**EXTRACTED MATERIAL**:
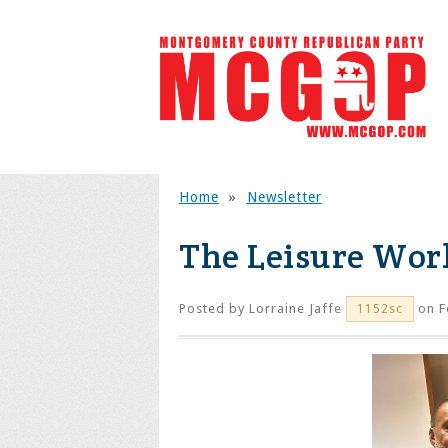
Home
»
Newsletter
The Leisure Wor
Posted by
Lorraine Jaffe
on F
1152sc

**INSTRUCTIONS FOR THE TASK**: Change "Newsletter" to "Bulletin" in the text read from the items, keeping every other line as it is. Leave out the pictures.

**OUTPUT OF THE TASK**:
Home
»
Bulletin
The Leisure Wor
Posted by
Lorraine Jaffe
on F
1152sc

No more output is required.